Fleets caught in Brexit turmoil
Fleet operators face the monumental challenge of keeping the wheels of their businesses turning, despite the political chaos that has engulfed the UK. Yesterday (Tuesday) saw the country’s Supreme Court rule that Prime Minister Boris Johnson's decision to suspend (prorogue) parliament was unlawful.
The British parliament has already legislated that the UK cannot leave the European Union without a withdrawal agreement. In theory, this should remove the danger of a ‘no deal’ Brexit that would transform the trading relationship between the UK and EU to World Trade Organisation (WTO) rules, although suspicions remain that Prime Minister Boris Johnson will resort to any means to achieve Brexit by the end of October.
10% tariffs on new cars
WTO terms would see 10% tariffs added to any new cars crossing the Channel in either direction, driving up total costs of ownership for fleets. The UK exports 56% of vehicles it produces to the EU and 70% of vehicles sold in the UK are EU imports. This massive volume of trade led the European automotive industry to unite this week in calling for the UK and the EU to avoid a ‘no deal’ Brexit. The European Automobile Manufacturers Association (ACEA) and European Association of Automotive Suppliers (CLEPA), as well as 21 national associations, claim the application of WTO tariffs on cars and vans could mean a €5.7bn bill for EU/UK industry and consumers.
Bernhard Mattes, President of Germany’s automotive manufacturers's association, the VDA, said: “The EU and UK automotive industry need frictionless trade and would be harmed significantly by additional duties and administrative burden on automotive parts and vehicles.”
OEMs are worried
As the EU’s second largest new car market, manufacturers across Europe are concerned by any measures that might impact sales.

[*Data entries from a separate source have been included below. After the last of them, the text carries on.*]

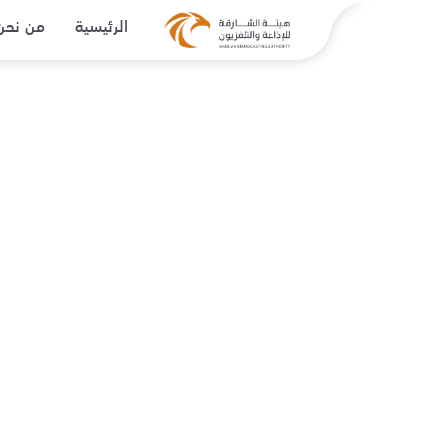
الرئيسية
من نحن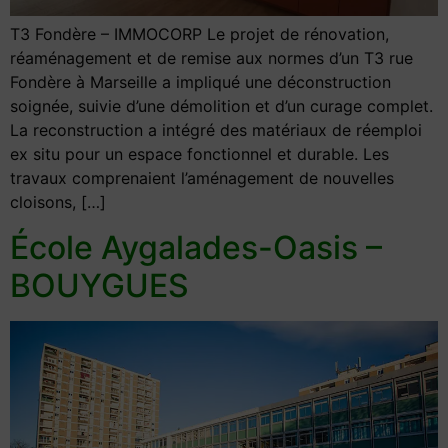
T3 Fondère – IMMOCORP Le projet de rénovation,
réaménagement et de remise aux normes d’un T3 rue
Fondère à Marseille a impliqué une déconstruction
soignée, suivie d’une démolition et d’un curage complet.
La reconstruction a intégré des matériaux de réemploi
ex situ pour un espace fonctionnel et durable. Les
travaux comprenaient l’aménagement de nouvelles
cloisons, […]
École Aygalades-Oasis –
BOUYGUES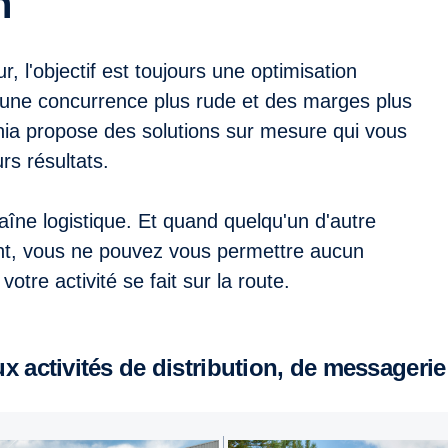
n
r, l'objectif est toujours une optimisation
c une concurrence plus rude et des marges plus
cania propose des solutions sur mesure qui vous
rs résultats.
aîne logistique. Et quand quelqu'un d'autre
nt, vous ne pouvez vous permettre aucun
votre activité se fait sur la route.
 activités de distribution, de messagerie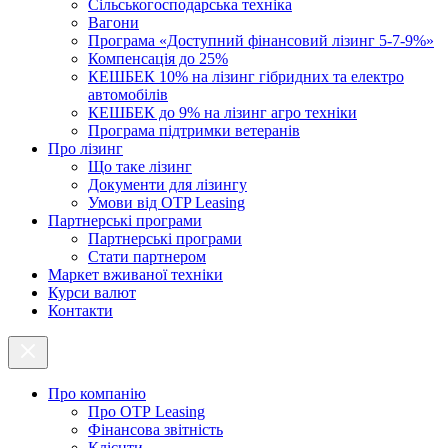
Cільськогосподарська техніка
Вагони
Програма «Доступний фінансовий лізинг 5-7-9%»
Компенсація до 25%
КЕШБЕК 10% на лізинг гібридних та електро
автомобілів
КЕШБЕК до 9% на лізинг агро техніки
Програма підтримки ветеранів
Про лізинг
Що таке лізинг
Документи для лізингу
Умови від OTP Leasing
Партнерські програми
Партнерські програми
Стати партнером
Маркет вживаної техніки
Курси валют
Контакти
Про компанію
Про ОТР Leasing
Фінансова звітність
Клієнти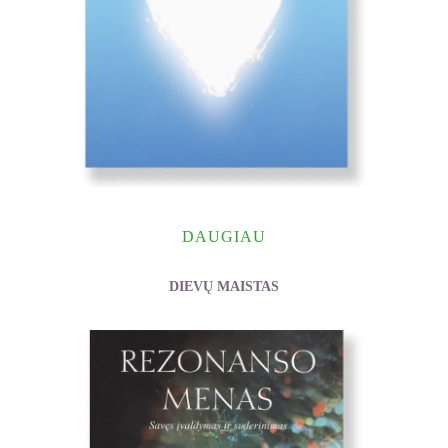
DAUGIAU
DIEVŲ MAISTAS
Jasmuheen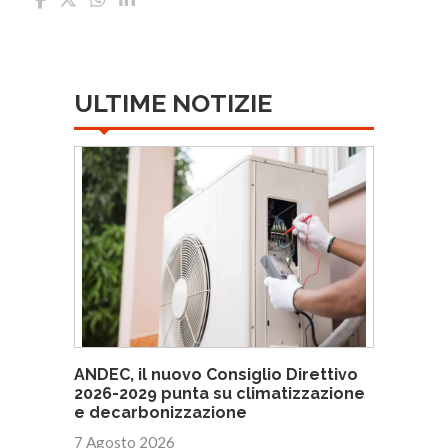
ULTIME NOTIZIE
ANDEC, il nuovo Consiglio Direttivo
2026-2029 punta su climatizzazione
e decarbonizzazione
7 Agosto 2026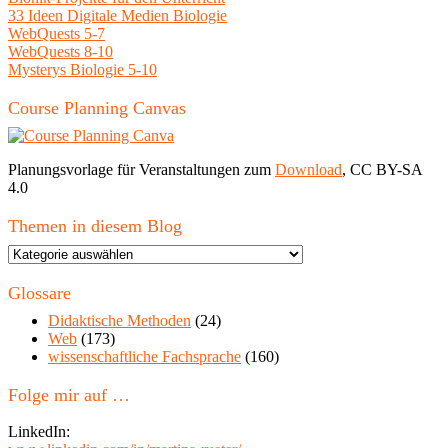
33 Ideen Digitale Medien Biologie
WebQuests 5-7
WebQuests 8-10
Mysterys Biologie 5-10
Course Planning Canvas
Planungsvorlage für Veranstaltungen zum
Download
, CC BY-SA
4.0
Themen in diesem Blog
Themen
in
diesem
Glossare
Blog
Didaktische Methoden
(24)
Web
(173)
wissenschaftliche Fachsprache
(160)
Folge mir auf …
LinkedIn: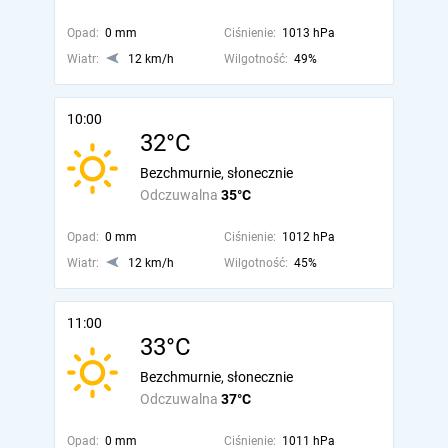
Opad:
0 mm
Ciśnienie:
1013 hPa
Wiatr:
12 km/h
Wilgotność:
49%
10:00
32°C
Bezchmurnie, słonecznie
Odczuwalna
35°C
Opad:
0 mm
Ciśnienie:
1012 hPa
Wiatr:
12 km/h
Wilgotność:
45%
11:00
33°C
Bezchmurnie, słonecznie
Odczuwalna
37°C
Opad:
0 mm
Ciśnienie:
1011 hPa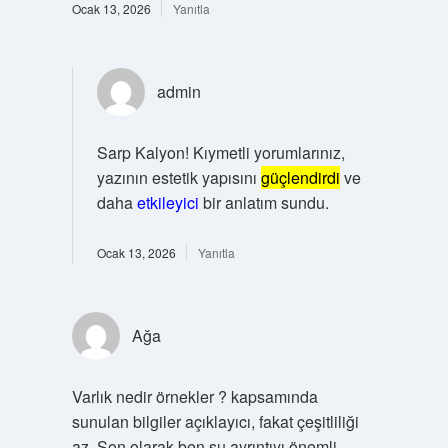
Ocak 13, 2026
Yanıtla
admin
Sarp Kalyon! Kıymetli yorumlarınız,
yazının estetik yapısını
güçlendirdi
ve
daha
etkileyici
bir anlatım sundu.
Ocak 13, 2026
Yanıtla
Ağa
Varlık nedir örnekler ? kapsamında
sunulan bilgiler açıklayıcı, fakat çeşitliliği
az. Son olarak ben şu ayrıntıyı önemli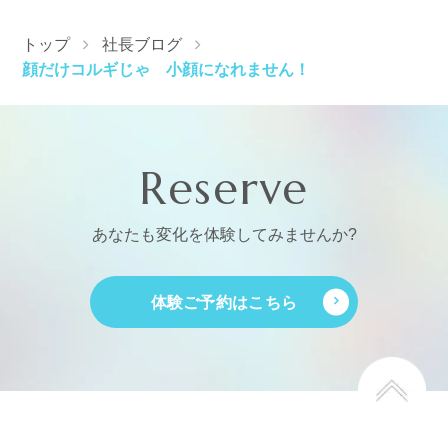
トップ
社長ブログ
顔だけコルギじゃ 小顔になれません！
Reserve
あなたも変化を体験してみませんか?
体験ご予約はこちら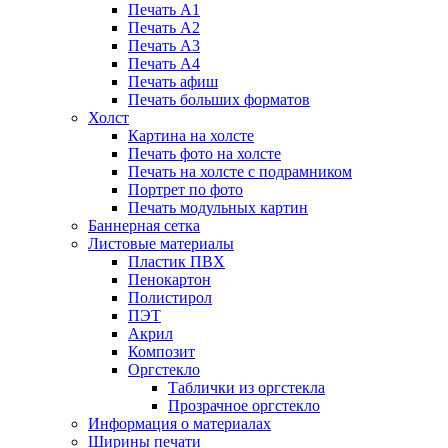
Печать А1
Печать А2
Печать А3
Печать А4
Печать афиш
Печать больших форматов
Холст
Картина на холсте
Печать фото на холсте
Печать на холсте с подрамником
Портрет по фото
Печать модульных картин
Баннерная сетка
Листовые материалы
Пластик ПВХ
Пенокартон
Полистирол
ПЭТ
Акрил
Композит
Оргстекло
Таблички из оргстекла
Прозрачное оргстекло
Информация о материалах
Ширины печати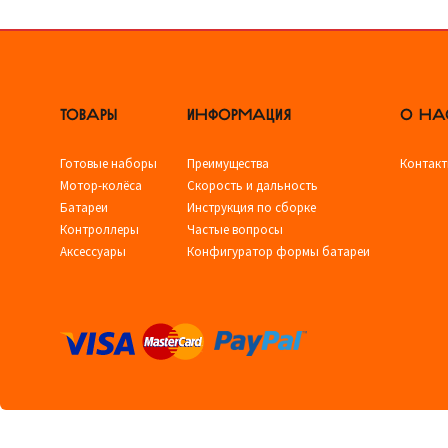
ТОВАРЫ
ИНФОРМАЦИЯ
О НА
Готовые наборы
Преимущества
Контак
Мотор-колёса
Скорость и дальность
Батареи
Инструкция по сборке
Контроллеры
Частые вопросы
Аксессуары
Конфигуратор формы батареи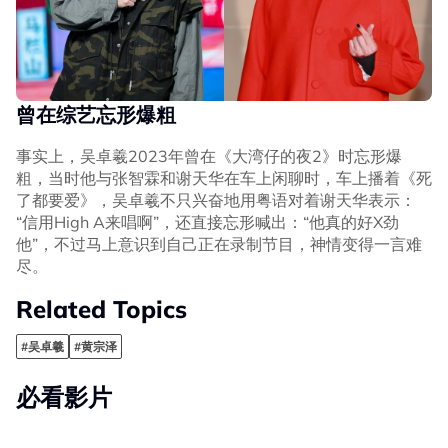
曾在综艺忘形爆粗
事实上，吴卓羲2023年曾在《大湾仔的夜2》时忘形爆
粗，当时他与张智霖和谢天华在车上闲聊时，车上播着《死
了都要爱》，吴卓羲不只兴奋地用粤语对着谢天华表示：
“信用High A来唱啊”，还直接忘形喊出：“他真的好X劲
他”，不过马上意识到自己正在录制节目，神情变得一言难
尽。
Related Topics
#吴卓羲
#黄宗泽
必看影片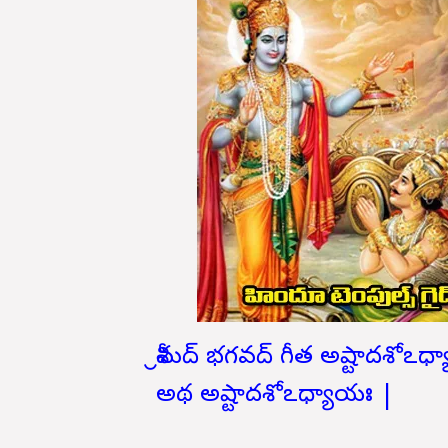
శ్రీమద్ భగవద్ గీత అష్టాదశోఽధ
అథ అష్టాదశోఽధ్యాయః |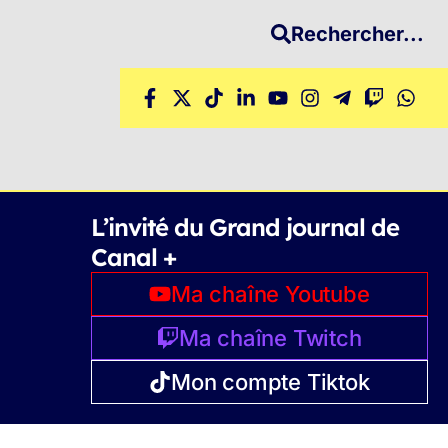
Rechercher...
L’invité du Grand journal de
Canal +
Ma chaîne Youtube
Ma chaîne Twitch
Mon compte Tiktok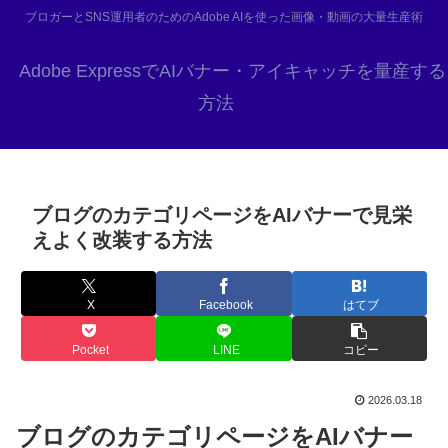
ブロガーとSNS運用者のためのAdobe AIを使った画像・動画の大量生産術
Adobe ExpressでAIバナー・アイキャッチを量産する
方法
ブログのカテゴリページをAIバナーで見栄
えよく改装する方法
X
Facebook
はてブ
Pocket
LINE
コピー
2026.03.18
ブログのカテゴリページをAIバナー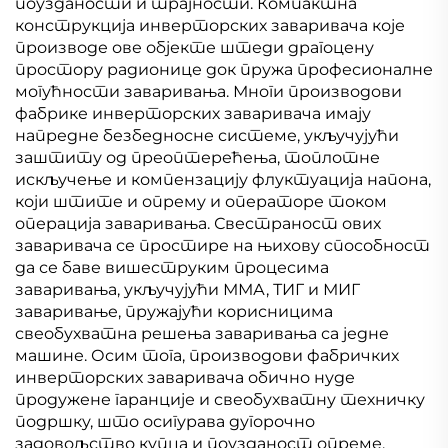
поузданости и трајности. Компактна
конструкција инверторских заваривача које
производе ове објекте штеди драгоцену
простору радионице док пружа професионалне
могућности заваривања. Многи производови
фабрике инверторских заваривача имају
напредне безбедносне системе, укључујући
заштиту од преоптерећења, топлотне
искључење и компензацију флуктуација напона,
који штите и опрему и операторе током
операција заваривања. Свестраност ових
заваривача се простире на њихову способност
да се баве вишеструким процесима
заваривања, укључујући ММА, ТИГ и МИГ
заваривање, пружајући корисницима
свеобухватна решења заваривања са једне
машине. Осим тога, производови фабричких
инверторских заваривача обично нуде
продужене гаранције и свеобухватну техничку
подршку, што осигурава дугорочно
задовољство купца и поузданост опреме.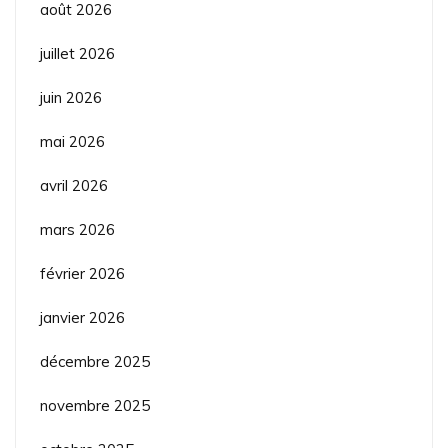
août 2026
juillet 2026
juin 2026
mai 2026
avril 2026
mars 2026
février 2026
janvier 2026
décembre 2025
novembre 2025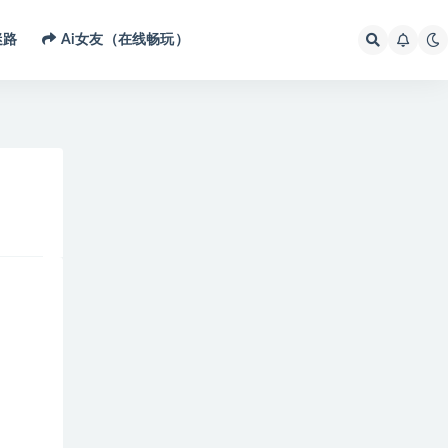
迷路
Ai女友（在线畅玩）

Mario Armero, Executive Vice President of Spain’s automotive manufacturers' association, ANFAC, said: “The Spanish automotive industry sells two thirds of its production outside our frontiers. The United Kingdom is one of the main markets for these sales and, since Brexit was voted, exports have fallen exponentially. The establishment of tariffs and trade barriers worries us.”
However, the apparent determination of Prime Minister Johnson for the UK to leave the EU on 31 October, has left many commentators fearful that the Government will find a legal loophole to deliver Brexit by this deadline, even if this means a ‘no deal’ departure.
'No deal' implications
Should a ‘no deal’ Brexit happen, British fleets will rapidly need to apply for an insurance Green Card - an international certificate of insurance - for every vehicle driving on the continent or in Ireland. The same applies to drivers visiting the UK from the European Economic Area (EEA) which includes the EU plus Iceland, Liechtenstein and Norway, as well as Switzerland.
The UK Government has said driving licence holders from the EEA can continue to drive on valid licences in the UK in the event of a ‘no deal’ Brexit, although UK drivers will require an International Driving Licence to drive in the EEA.
Visas for travel
If a ‘no deal’ Brexit does occur, UK citizens will have visa-free travel within the EU’s Schengen Area for up to 90 days, before having to abide by any local visa requirements. UK citizens will also need at least six months left on their passports from their date of arrival in the EU.
The UK Government has aleady reached an agreement with the EU that will protect the rights of EU, Norway, Iceland, Liechtenstein and Switzerland citizens and their family members living in the UK. These citizens will need to apply to stay in the UK, and can then continue to live in the UK as they do now.